Dune restoration presents its own challenges unique to other kinds of erosion control along the beach. For example, the simple act of bringing trucks and equipment on or near the dune to restore it may damage or destroy the environment and end up doing more harm than good. With our sand blower trucks in particular, we can restore the dune from a safe distance, up to 300–400 feet, and still install the sand with precision.
Stabilization via Vegetation
Dune grass and other vegetation can help stabilize the shoreline. The roots of these plants will absorb rainwater and help stabilize the sand, lessening the effects of erosion. Hydroseed can even be installed in certain areas along the Lake Michigan shoreline.
It’s always best to rely on native plants for coastal dune restoration. However, non-native plants may be used if necessary. Some native plants typically used for dune stabilization in Michigan include:
- American beach grass
- Little bluestem
- Starry false solomon-seal
Restoration of Sand Dunes: Pros & Cons
Dune Restoration Pros
- Preserves the largest collection of freshwater dunes in the world
- Protects native species of plants and animals
- Stabilizes the shoreline
- Prevents damage and destruction of coastal homes and businesses
- Preserves the tourism economy
The ultimate benefit of dune restoration is that it protects and preserves Michigan’s freshwater dunes, a natural marvel not seen in such large quantities anywhere else in the world. Preserving and restoring our dunes not only protects our environment, but it also protects our way of life. If we lose our dunes, we’ll also lose coastal homes and businesses to erosion, and we’ll lose the economic benefit of tourism.
Dune Restoration Cons
- Temporary fix
- Can worsen erosion if done poorly
Dune restoration is not without its flaws. Whether you chose beach nourishment or added vegetation, dune restoration can be an expensive process, and the results are only temporary at best. Dune restoration done poorly can kill native species and accelerate erosion even further.

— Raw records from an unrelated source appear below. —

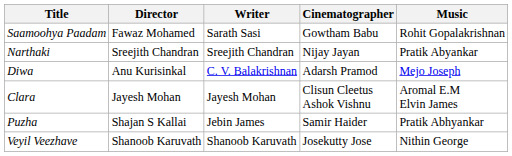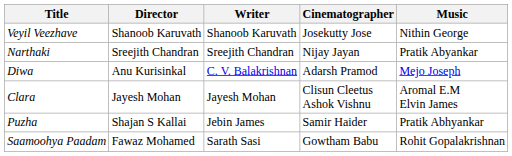rows swapped: Veyil Veezhave <-> Saamoohya Paadam
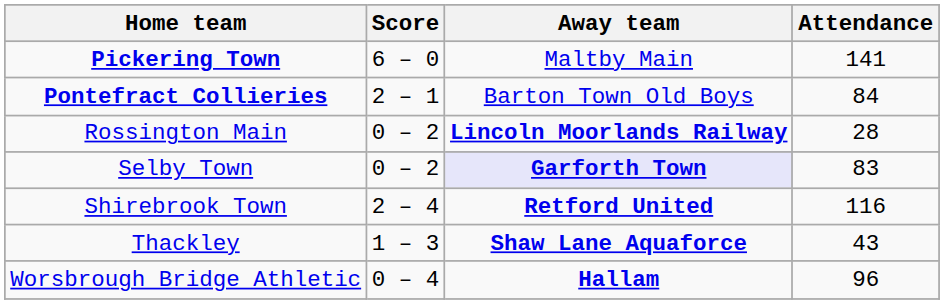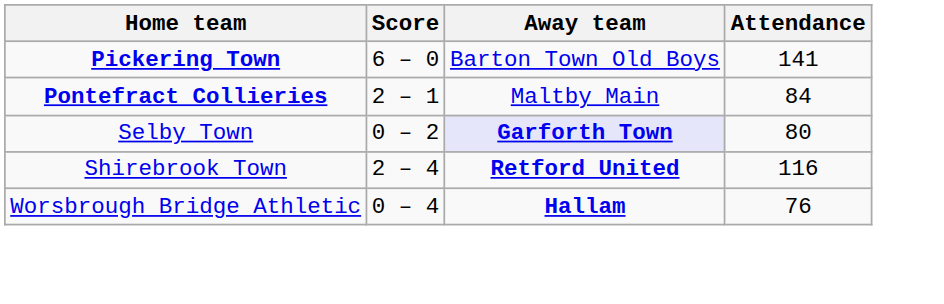Pickering Town | Away team: Maltby Main -> Barton Town Old Boys
Pontefract Collieries | Away team: Barton Town Old Boys -> Maltby Main
- row: Rossington Main | 0 – 2 | Lincoln Moorlands Railway | 28
Selby Town | Attendance: 83 -> 80
- row: Thackley | 1 – 3 | Shaw Lane Aquaforce | 43
Worsbrough Bridge Athletic | Attendance: 96 -> 76
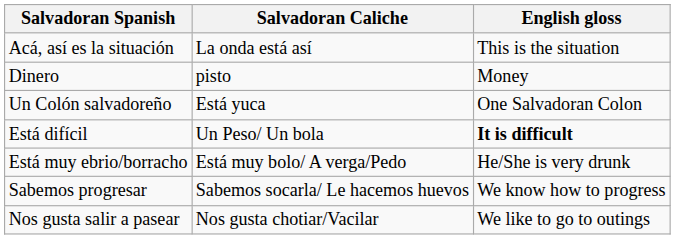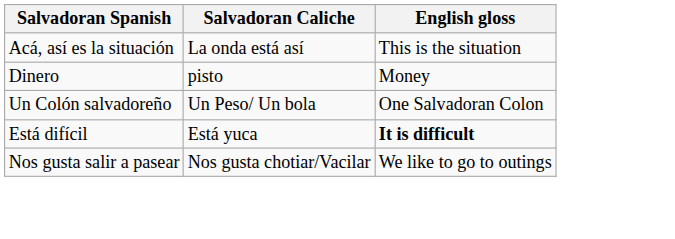Un Colón salvadoreño | Salvadoran Caliche: Está yuca -> Un Peso/ Un bola
Está difícil | Salvadoran Caliche: Un Peso/ Un bola -> Está yuca
- row: Está muy ebrio/borracho | Está muy bolo/ A verga/Pedo | He/She is very drunk
- row: Sabemos progresar | Sabemos socarla/ Le hacemos huevos | We know how to progress
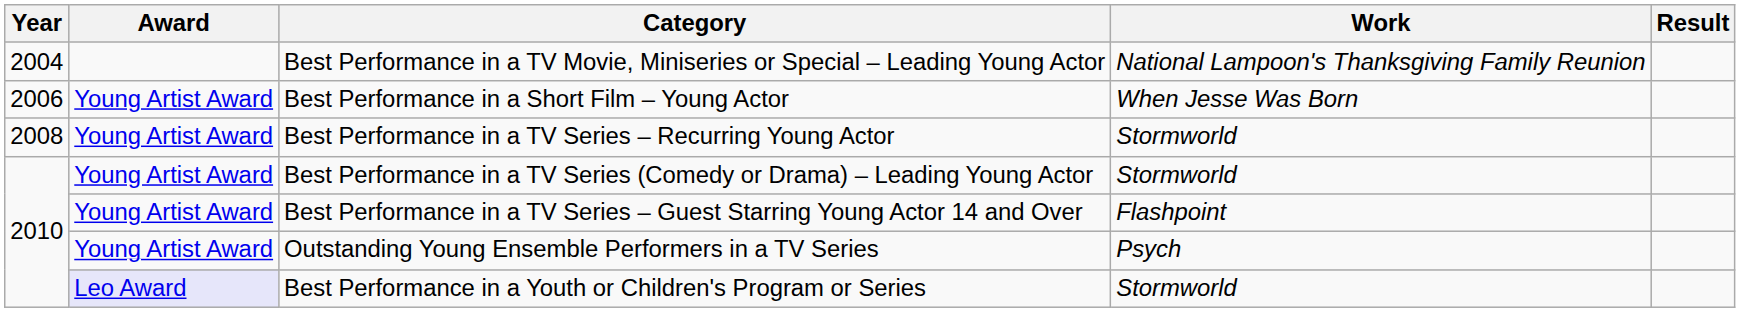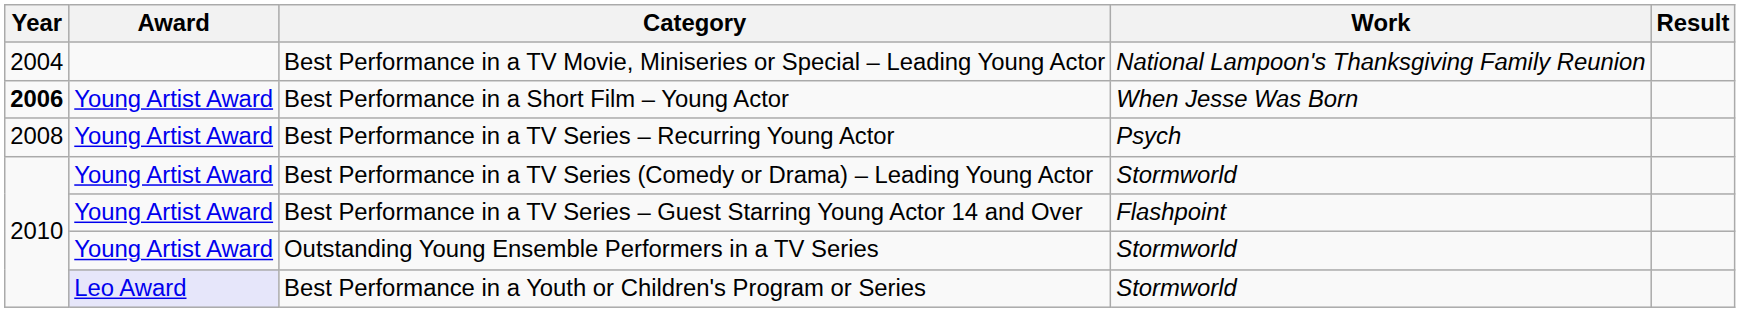Best Performance in a Short Film – Young Actor | Year: normal -> bold
Best Performance in a TV Series – Recurring Young Actor | Work: Stormworld -> Psych
Outstanding Young Ensemble Performers in a TV Series | Work: Psych -> Stormworld
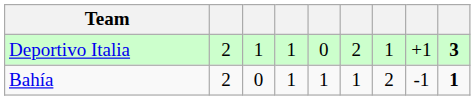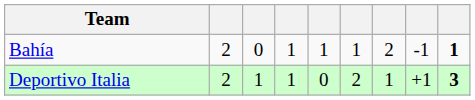rows swapped: Deportivo Italia <-> Bahía
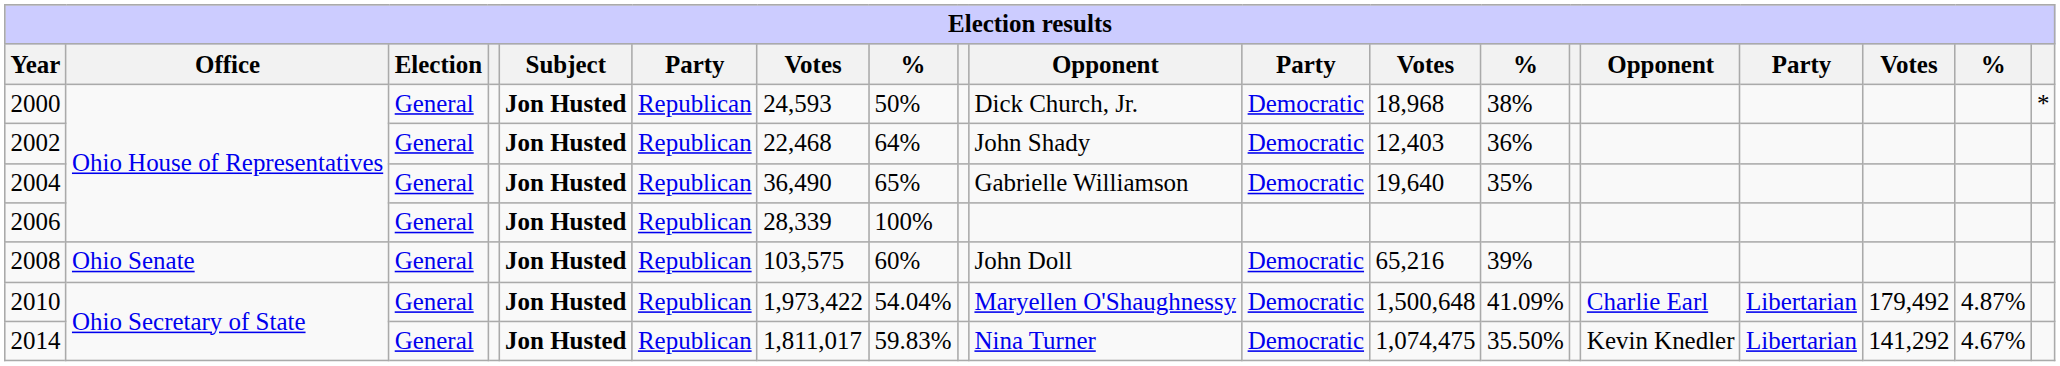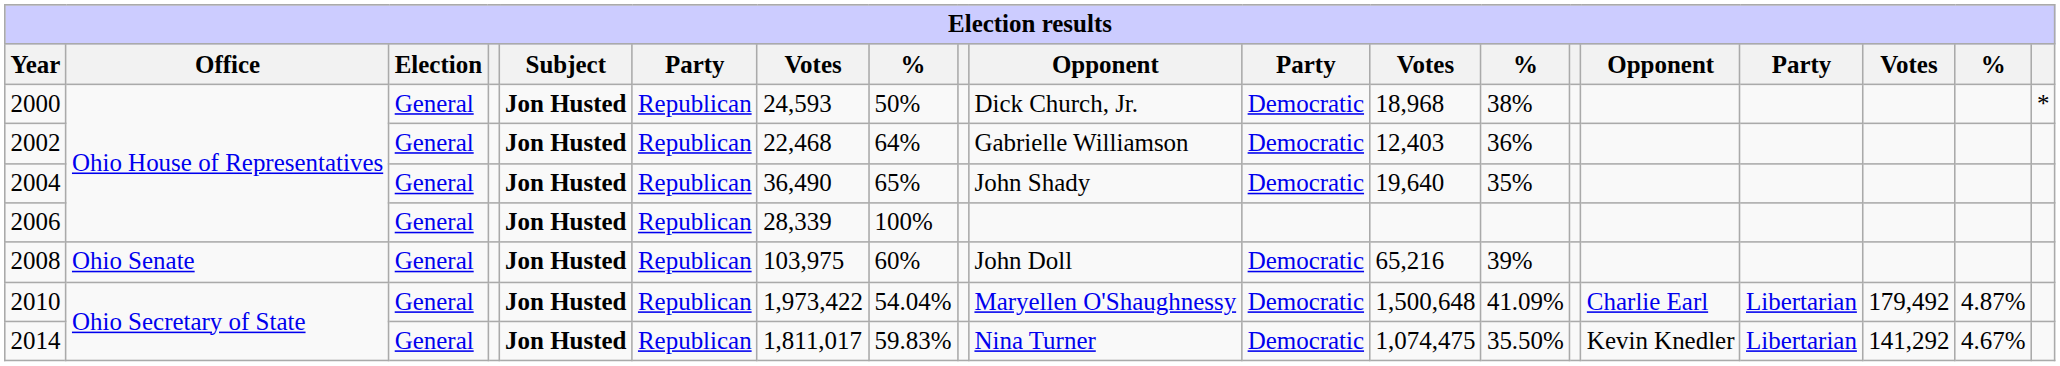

If you have questions about the dune restoration process, our team is here to help. We’ll help you determine which methods of dune restoration will be most effective in your specific case.
Frequently Asked Questions
Do Sand Dunes Prevent Water Runoff?
Restored sand dunes with native vegetation can help prevent runoff. The plants will absorb rainwater and other precipitation, preventing flooding and runoff.
How Do Sand Dunes Prevent Coastal Erosion?
Sand dunes are a natural force against coastal erosion. They protect the coast against high waves and storms, and they adapt naturally to the wind and water in a way that disperses energy and protects the coastline.
How Do You Stabilize a Dune?
Remember, dunes are dynamic by nature. Even a dune that has been stabilized will shift in response to the wind and the waves. However, sand dune stabilization is an important part of erosion control. Beach nourishment and native plants are two methods we employ to stabilize dunes in Michigan.